É numa animação com moldes dos Looney Tunes que a protagonista Harley Quinn/ Arlequina (Robbie) nos introduz sua história de emancipação (como consta no título do filme) após o término de seu namoro com o Coringa. Debochada, ácida e inconsequente, o início que contrasta a graça do desenho animado com a história cheia de abusos e violência resume bem o que se encontrará nesse Aves de Rapina, novo projeto do universo de filmes da DC.
O primeiro filme solo de Quinn, que foi introduzida no sofrível Esquadrão Suicida (2016), se trata de uma desconstrução completa da personagem. Abandonando as roupas curtas e apertadas, valorizadas por David Ayer, a diretora Cathy Yan veste a personagem com macacões e blusa de franjas colorida que traduzem muito melhor a jocosidade e irreverência de Arlequina.
Não ambicionando mais em ser uma dona de casa pronta para atender as vontades de Coringa, Harley Quinn agora possui suas próprias motivações de ser bem-sucedida e realizada (seja ganhando dinheiro ou comendo seu sanduíche favorito). Porém, isso não significa que sua moralidade tenha mudado, já que se trata de um anti-heroína cujos comportamentos oscilam para o bem e para o mal, dependendo do lhe for mais conveniente no momento.
Escrito por Christina Hodson (Bumblebee, 2018), o roteiro de Aves de Rapina é uma bagunça. Cheio de personagens, vai e volta da história, diálogos e cenas expositivas. Porém, se por um lado tudo isso compromete a qualidade do filme, por outro é um fator autoindulgente, já que a própria estrutura narrativa anárquica reflete a personalidade da protagonista. Ela chega, por breves momentos, a olhar para o espectador e pedir desculpas por ter pulado alguma parte importante da trama.

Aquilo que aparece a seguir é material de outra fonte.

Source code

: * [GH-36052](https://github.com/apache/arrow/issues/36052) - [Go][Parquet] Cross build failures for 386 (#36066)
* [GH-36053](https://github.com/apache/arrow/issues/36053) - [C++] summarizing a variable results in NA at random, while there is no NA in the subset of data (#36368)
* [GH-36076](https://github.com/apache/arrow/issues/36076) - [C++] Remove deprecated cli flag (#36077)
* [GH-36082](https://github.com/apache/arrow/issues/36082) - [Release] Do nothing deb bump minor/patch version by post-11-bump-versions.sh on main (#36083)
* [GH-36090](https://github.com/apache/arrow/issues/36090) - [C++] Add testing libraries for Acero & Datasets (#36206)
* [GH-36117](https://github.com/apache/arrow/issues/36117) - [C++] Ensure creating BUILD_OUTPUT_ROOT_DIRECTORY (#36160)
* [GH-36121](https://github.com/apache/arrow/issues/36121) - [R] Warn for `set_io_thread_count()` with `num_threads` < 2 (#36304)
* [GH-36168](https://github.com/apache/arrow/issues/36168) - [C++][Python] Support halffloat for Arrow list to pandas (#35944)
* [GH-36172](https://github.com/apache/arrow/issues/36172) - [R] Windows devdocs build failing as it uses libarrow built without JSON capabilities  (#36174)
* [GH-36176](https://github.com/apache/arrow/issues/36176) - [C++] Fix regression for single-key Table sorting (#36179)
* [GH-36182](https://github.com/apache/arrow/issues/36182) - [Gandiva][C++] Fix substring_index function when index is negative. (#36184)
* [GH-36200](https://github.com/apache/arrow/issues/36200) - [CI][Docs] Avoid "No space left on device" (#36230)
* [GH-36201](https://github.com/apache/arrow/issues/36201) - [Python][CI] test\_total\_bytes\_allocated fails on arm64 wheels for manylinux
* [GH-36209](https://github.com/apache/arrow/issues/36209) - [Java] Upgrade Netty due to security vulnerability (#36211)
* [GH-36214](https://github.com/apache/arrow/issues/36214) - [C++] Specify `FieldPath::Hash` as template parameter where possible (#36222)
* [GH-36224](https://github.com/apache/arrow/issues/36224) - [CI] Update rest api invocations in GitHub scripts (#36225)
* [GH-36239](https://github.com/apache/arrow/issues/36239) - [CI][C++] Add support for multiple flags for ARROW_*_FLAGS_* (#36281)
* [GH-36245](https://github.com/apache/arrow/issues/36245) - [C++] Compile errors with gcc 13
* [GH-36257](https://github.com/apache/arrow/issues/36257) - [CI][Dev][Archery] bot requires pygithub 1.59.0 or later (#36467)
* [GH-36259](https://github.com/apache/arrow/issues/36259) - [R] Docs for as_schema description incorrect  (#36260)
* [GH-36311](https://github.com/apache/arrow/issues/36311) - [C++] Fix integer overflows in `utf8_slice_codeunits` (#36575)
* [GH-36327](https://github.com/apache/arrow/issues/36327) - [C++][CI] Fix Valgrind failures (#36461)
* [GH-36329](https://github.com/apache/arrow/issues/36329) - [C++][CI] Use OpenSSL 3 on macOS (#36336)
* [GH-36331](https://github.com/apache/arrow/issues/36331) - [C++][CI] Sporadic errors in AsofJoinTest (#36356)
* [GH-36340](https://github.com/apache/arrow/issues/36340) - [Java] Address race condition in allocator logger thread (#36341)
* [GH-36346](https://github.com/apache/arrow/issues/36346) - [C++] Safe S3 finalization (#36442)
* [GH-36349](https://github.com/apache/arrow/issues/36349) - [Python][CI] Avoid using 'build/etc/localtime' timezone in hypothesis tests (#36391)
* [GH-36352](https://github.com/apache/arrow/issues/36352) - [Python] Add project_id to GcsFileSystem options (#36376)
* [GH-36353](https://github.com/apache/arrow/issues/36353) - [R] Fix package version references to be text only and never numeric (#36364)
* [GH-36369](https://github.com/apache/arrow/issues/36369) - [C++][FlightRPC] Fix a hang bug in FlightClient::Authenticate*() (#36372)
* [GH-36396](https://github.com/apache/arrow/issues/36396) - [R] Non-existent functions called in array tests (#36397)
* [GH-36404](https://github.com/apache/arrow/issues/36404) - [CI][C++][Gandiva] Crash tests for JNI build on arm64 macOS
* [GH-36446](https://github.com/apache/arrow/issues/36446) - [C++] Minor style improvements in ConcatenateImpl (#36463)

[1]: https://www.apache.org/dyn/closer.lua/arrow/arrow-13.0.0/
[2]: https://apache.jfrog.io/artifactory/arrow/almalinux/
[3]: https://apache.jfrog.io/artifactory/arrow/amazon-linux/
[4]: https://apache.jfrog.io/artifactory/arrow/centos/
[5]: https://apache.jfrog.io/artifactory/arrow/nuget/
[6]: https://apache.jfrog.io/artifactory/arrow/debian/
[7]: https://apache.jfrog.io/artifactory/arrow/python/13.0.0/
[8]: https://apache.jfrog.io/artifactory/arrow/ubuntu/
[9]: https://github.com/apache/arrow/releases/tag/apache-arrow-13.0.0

Assim, o que poderia ser uma completa desordem, até se beneficia um tanto por aprofundar na personagem, algo que Esquadrão Suicida carecia tanto. Enquanto Margot Robbie não conseguia estabelecer com cuidado a personagem, tornando Harley uma figura irritante que necessitava apontar para todos sua loucura e seu amor pelo Coringa no filme de 2016, em Aves de Rapina ela ganha contornos bem mais complexos e espaço para conceber suas idiossincrasias, como a forma de partir do desespero para a alegria insossa em um piscar de olhos.
Algo que também impressiona aqui é a direção segura de Yan. Não sobrecarregando o espectador com cortes incessantes para dar ritmo a ação, a diretora aposta em planos um pouco mais longos, que valorizam as sequências de lutas e mostram toda a coreografia dos personagens, deixando claro a geografia e a posição de cada um. Num período onde tantos filmes do subgênero de super-heróis não parecem ter ideia de como criar boas cenas de ação, Cathy Yan se mostra muito eficiente aqui.

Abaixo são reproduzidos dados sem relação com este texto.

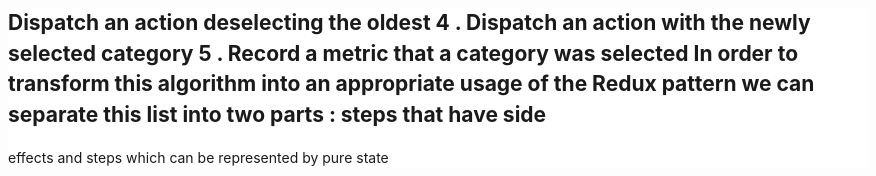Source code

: Dispatch
an
action
deselecting
the
oldest
4
.
Dispatch
an
action
with
the
newly
selected
category
5
.
Record
a
metric
that
a
category
was
selected
In
order
to
transform
this
algorithm
into
an
appropriate
usage
of
the
Redux
pattern
we
can
separate
this
list
into
two
parts
:
steps
that
have
side
-
effects
and
steps
which
can
be
represented
by
pure
state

Completando o time das Aves de Rapina, pouco sabemos além de características unidimensionais de cada uma: Caçadora (Winstead) é uma figura sinistra que busca vingança (e que é zombada por Harley pelo seu nome); Renee Montoya (Perez) é uma policial alcoólatra (que Arlequina debocha falando ter saído de um filme policial clichê dos anos 80); Canário Negro, vivida com certa melancolia por Jurnee Smollett-Bell, ganha algum desenvolvimento. Já Ewan McGregor parece estar se divertindo num vilão genérico que corresponde ao velho clichê do “Silly Villain”, visto em tantas outras mídias.
No final das contas, Aves de Rapina é um reflexo claro dos tempos atuais: seja por desconstruir uma personagem vista sempre como submissa ou ao apostar numa linguagem moderna, como letreiros com emojis de berinjela para fazer piadas envolvendo certo órgão reprodutor.
Mesmo não sendo uma abordagem totalmente inédita (o tom e a metalinguagem lembram bem Deadpool) e o roteiro não ser dos mais bem construídos, o filme solo de Harley Quinn consegue restaurar certa vivacidade a um gênero abarrotado das mesmas temáticas e protagonistas (masculinos). Além de ser revigorante uma personagem que foi tão mal desenvolvida na sua primeira aparição aqui ter sua merecida emancipação.